**Tasks and exercises**.
a - In the passage on dividends and company growth, why are younger, high-growth companies often evaluated by revenue growth rather than EPS growth?
b - From the rows, reproduce the part that opens with the line containing "Rendered at 1500 by 1125 pixels." and closes with the line containing "picture [152, 93, 1407, 1055]", switching "Identify" to "Detect" and leaving everything else unchanged.

Some stock prices are cheaper, and some more expensive, compared to their EPS and EPS growth rates, which is where the Price to Earnings (P/E) ratio comes into play.
The P/E ratio of a stock can fluctuate throughout time for a stock, and can also depend on things like the industry a company plays in or their perceived competitive strength in that industry.
Since the P/E fluctuates, this means that the prices isn’t always directly following earnings, which is where the disconnect from EPS growth and share price growth can diverge.
But, dividends per share growth rates don’t diverge.
If a company decides to grow their dividend by 10% in the next quarter, you will receive a 10% increase in the dividend paid out to you regardless of what happens with the stock price.
Dividend yields fluctuate with the stock price, but the actual dividends per share paid does not.
So, once you’ve locked in a stock with ownership of shares, you will receive the dividend per share announced by the company each quarter—and these tend to grow consistently over time especially with well run businesses.
Sometimes investors consider dividend paying stocks to be matured and having little in the way of future growth prospects.
This couldn’t be further from the truth.
There have been countless examples of companies who have compounded their capital at extremely high rates while still paying a dividend, leading to huge stock returns from the combination of high company growth rates and a high dividend growth rate.
The best growing companies aren’t always the youngest or smallest companies, although that seems to be the idea around those kinds of stocks and why the focuses on company growth rates can differ.
Revenue growth is one of those metrics that is widely used with younger and more “high growth” type of companies.
The logic behind using revenue growth instead of the more traditional EPS growth to evaluate these companies is because many of these companies are plowing all of their revenues back into the business, leaving little left for profits at the end of the year.
This is also known as “investment through the income statement”, and it occurs when a company spends aggressively on income statement items such as marketing (under SG&A), research & development, or other essential operating expenses.
To be clear, companies can both plow all of their earnings back into a business and still report EPS growth.
How that capital is invested will determine whether a company shows either revenue growth or profit growth.
Quick Primer on High Growth Companies
The reason that many high growth companies decide to abandon profitability in order to achieve high company growth rates is because some markets bring advantages to the biggest players; this is also called economies of scale.
Take Netflix as an example.
For many years, Netflix posted very little in profits because they were aggressively spending in order to capture a large share of the streaming market, with the idea that once they had become an established player, the company could scale back marketing spending and/or raise prices and have great profits over the future.
Over the past 3 years, that’s exactly what has happened. Where previously, marketing spend (SG&A) rose aggressively alongside their great revenue growth which sacrificed short term profitability. But, over the past year, that SG&A spending growth has slowed down while revenues have continued to climb—showcasing the positive effects of Netflix’s large market share in streaming and their customers’ stickiness to their subscriptions.

**Records to use**.
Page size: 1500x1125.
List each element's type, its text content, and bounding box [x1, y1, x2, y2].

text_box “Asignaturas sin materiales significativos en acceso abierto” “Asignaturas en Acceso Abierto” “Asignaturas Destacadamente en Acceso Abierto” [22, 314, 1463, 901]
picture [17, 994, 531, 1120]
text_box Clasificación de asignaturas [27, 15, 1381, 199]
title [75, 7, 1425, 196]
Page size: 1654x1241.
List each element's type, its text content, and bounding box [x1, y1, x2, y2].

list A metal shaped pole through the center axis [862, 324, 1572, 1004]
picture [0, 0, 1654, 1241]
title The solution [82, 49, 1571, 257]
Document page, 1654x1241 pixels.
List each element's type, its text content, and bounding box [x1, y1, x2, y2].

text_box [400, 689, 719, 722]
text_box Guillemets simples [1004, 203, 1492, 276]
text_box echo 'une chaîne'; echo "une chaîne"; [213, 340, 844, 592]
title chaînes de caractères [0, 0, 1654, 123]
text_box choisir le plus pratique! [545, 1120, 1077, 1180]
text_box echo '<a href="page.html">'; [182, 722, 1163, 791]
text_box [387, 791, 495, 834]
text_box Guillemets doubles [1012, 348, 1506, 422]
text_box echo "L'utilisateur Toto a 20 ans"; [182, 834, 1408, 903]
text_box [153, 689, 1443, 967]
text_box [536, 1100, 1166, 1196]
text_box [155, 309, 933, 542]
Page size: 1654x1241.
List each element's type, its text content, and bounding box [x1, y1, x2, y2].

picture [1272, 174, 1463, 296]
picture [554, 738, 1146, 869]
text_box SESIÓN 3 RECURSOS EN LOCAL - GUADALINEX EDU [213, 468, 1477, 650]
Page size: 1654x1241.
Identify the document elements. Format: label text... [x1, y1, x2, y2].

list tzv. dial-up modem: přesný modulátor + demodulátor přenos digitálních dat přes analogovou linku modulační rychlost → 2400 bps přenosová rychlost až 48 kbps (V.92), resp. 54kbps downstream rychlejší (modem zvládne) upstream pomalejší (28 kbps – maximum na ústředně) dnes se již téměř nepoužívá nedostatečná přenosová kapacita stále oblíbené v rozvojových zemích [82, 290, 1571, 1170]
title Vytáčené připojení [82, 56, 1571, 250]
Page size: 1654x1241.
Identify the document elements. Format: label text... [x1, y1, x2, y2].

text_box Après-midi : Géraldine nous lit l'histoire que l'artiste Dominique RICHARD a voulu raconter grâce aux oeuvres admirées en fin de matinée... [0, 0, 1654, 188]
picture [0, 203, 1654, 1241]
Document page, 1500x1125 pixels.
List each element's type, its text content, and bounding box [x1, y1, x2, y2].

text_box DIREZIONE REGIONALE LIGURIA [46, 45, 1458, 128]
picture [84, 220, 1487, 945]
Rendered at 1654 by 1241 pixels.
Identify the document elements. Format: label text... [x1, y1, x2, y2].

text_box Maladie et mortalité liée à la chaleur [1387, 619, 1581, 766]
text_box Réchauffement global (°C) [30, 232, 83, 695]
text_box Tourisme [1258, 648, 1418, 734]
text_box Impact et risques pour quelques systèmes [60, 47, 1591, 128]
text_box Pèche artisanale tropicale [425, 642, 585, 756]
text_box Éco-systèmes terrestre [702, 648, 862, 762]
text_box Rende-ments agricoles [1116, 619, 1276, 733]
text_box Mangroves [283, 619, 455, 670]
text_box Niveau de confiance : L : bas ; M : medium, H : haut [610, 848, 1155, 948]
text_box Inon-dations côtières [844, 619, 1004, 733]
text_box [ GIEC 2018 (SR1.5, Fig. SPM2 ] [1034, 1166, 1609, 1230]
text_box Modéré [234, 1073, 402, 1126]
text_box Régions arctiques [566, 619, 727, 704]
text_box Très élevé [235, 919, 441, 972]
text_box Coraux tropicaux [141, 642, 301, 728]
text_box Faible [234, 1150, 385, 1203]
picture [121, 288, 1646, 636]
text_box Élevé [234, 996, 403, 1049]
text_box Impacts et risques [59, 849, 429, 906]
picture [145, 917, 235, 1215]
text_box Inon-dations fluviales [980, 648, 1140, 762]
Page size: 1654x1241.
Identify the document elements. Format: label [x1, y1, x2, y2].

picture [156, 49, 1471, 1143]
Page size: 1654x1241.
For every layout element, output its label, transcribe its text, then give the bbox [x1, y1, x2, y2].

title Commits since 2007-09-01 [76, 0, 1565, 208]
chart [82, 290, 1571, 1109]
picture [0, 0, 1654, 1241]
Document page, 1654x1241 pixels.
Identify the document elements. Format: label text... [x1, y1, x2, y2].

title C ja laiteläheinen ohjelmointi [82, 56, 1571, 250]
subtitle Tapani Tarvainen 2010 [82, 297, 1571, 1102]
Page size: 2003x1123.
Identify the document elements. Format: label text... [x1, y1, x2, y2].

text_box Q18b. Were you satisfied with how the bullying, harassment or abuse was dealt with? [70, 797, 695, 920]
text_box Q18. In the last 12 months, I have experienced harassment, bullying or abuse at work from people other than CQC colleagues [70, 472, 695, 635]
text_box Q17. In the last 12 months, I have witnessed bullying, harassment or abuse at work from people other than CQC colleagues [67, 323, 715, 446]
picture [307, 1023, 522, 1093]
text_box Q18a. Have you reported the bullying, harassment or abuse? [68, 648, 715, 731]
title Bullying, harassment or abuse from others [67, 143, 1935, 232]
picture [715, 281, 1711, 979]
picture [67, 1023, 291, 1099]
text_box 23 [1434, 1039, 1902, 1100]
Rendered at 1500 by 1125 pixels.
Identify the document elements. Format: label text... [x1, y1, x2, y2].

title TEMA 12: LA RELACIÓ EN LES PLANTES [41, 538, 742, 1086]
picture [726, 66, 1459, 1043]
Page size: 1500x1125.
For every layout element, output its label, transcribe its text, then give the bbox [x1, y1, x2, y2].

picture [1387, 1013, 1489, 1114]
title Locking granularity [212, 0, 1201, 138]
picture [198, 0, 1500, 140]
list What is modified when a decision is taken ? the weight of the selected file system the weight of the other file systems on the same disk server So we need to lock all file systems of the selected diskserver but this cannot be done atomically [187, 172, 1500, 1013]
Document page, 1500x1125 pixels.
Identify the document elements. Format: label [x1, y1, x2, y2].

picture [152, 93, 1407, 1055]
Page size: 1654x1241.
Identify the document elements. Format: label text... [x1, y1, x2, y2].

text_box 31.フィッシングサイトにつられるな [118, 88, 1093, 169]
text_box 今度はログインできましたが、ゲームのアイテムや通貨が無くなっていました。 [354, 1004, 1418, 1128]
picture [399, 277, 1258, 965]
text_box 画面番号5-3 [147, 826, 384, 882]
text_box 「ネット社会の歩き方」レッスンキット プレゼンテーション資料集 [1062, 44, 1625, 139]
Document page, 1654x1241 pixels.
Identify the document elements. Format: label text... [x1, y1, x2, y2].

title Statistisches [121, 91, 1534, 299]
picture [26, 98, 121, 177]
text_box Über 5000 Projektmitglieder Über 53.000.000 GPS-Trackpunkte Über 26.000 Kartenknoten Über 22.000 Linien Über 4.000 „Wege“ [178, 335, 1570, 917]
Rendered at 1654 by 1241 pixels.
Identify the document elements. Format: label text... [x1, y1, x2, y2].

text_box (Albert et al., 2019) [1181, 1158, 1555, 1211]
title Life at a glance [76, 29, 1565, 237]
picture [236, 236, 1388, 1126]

**Answers for this exercise**.
a - Many of these companies plow all of their revenues back into the business, spending heavily on items such as marketing and research and development. This leaves little for profits at the end of the year, so revenue growth is used instead of the more traditional EPS growth.

b -
Rendered at 1500 by 1125 pixels.
Detect the document elements. Format: label text... [x1, y1, x2, y2].

title TEMA 12: LA RELACIÓ EN LES PLANTES [41, 538, 742, 1086]
picture [726, 66, 1459, 1043]
Page size: 1500x1125.
For every layout element, output its label, transcribe its text, then give the bbox [x1, y1, x2, y2].

picture [1387, 1013, 1489, 1114]
title Locking granularity [212, 0, 1201, 138]
picture [198, 0, 1500, 140]
list What is modified when a decision is taken ? the weight of the selected file system the weight of the other file systems on the same disk server So we need to lock all file systems of the selected diskserver but this cannot be done atomically [187, 172, 1500, 1013]
Document page, 1500x1125 pixels.
Detect the document elements. Format: label [x1, y1, x2, y2].

picture [152, 93, 1407, 1055]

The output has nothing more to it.